* _Written task 1_: Please return the part of the Joe Saylor text starting with "Saylor graduated from" and going on through "the Great GoogaMooga.", copied word for word.
* _Written task 2_: In the Joe Saylor text, what year did Saylor graduate from high school, and from which school?
BEGIN Text block
Background information
- Born: Indiana, Pennsylvania
- Genres: Jazz; soul; R&B;
- Occupation: Musician
- Instruments: Drums, percussion
- Member of: The Late Show Band
- Formerly of: Stay Human

= Joe Saylor =

American drummer

Joe Saylor is a percussionist, educator, jazz musician and member of the house band for The Late Show with Stephen Colbert.

== Early life and education ==
Saylor was born in Indiana, Pennsylvania, to Paula and Nevin Saylor, who are music teachers in Pennsylvania public schools. His brother, Ben, teaches music at the Indiana Area School District's elementary schools.

Saylor graduated from Indiana Area Senior High School in 2004, and attended Indiana University of Pennsylvania, the Manhattan School of Music and the Juilliard School.

==Career==
Saylor plays percussion in The Great Big Joy Machine, the former house band for The Late Show with Stephen Colbert. He also performs at various jazz clubs, festivals, and venues worldwide. He has conducted jazz workshops at various educational institutions, such as Stanford University. He has performed at venues including the Howard Theater, the White House, Lincoln Center, Rockwood Music Hall, Webster Hall, and the Great GoogaMooga.
END Text block
BEGIN Stored data
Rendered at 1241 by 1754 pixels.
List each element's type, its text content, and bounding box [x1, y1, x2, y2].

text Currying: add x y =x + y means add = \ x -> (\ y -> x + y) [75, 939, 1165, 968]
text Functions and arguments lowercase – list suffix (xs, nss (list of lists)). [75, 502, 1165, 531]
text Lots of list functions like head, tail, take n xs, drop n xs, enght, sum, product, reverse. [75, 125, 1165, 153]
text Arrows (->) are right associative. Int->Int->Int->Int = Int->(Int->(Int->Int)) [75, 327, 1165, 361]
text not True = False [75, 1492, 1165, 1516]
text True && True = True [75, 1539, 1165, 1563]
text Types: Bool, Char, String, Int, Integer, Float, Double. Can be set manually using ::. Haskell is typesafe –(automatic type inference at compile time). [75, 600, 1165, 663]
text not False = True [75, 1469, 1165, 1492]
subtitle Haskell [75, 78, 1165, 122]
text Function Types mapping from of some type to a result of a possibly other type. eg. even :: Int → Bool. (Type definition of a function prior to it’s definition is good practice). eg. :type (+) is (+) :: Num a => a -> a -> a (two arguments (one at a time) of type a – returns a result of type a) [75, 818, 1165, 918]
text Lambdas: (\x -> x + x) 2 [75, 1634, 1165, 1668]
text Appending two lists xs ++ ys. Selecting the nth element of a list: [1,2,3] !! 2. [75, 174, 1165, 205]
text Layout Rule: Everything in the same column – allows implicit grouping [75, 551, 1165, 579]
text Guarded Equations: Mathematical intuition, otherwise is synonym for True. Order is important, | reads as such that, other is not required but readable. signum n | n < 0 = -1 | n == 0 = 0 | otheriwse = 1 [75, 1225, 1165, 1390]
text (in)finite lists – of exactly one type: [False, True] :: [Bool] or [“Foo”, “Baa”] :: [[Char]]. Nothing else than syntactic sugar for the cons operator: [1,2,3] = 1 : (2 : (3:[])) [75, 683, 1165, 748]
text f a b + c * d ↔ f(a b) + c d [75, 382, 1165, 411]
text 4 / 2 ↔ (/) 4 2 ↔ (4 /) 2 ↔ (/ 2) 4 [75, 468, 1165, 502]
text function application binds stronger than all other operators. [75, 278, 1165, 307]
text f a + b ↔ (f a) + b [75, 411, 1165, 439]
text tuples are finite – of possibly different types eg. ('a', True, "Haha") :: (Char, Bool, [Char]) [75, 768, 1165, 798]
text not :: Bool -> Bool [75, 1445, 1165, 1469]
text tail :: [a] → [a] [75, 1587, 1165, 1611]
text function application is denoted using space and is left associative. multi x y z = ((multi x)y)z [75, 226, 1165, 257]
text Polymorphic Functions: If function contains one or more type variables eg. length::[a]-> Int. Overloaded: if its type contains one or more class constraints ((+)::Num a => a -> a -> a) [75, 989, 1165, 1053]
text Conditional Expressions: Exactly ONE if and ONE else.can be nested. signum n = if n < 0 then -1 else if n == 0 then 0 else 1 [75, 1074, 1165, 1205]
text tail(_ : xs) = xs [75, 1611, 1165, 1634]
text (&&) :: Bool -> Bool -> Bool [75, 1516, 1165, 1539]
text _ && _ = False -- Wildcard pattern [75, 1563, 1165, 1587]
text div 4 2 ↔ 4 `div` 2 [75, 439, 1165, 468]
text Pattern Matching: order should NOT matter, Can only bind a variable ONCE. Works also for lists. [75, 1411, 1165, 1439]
END Stored data
* _Result 1_:
Saylor graduated from Indiana Area Senior High School in 2004, and attended Indiana University of Pennsylvania, the Manhattan School of Music and the Juilliard School.

==Career==
Saylor plays percussion in The Great Big Joy Machine, the former house band for The Late Show with Stephen Colbert. He also performs at various jazz clubs, festivals, and venues worldwide. He has conducted jazz workshops at various educational institutions, such as Stanford University. He has performed at venues including the Howard Theater, the White House, Lincoln Center, Rockwood Music Hall, Webster Hall, and the Great GoogaMooga.

* _Result 2_: He graduated from Indiana Area Senior High School in 2004.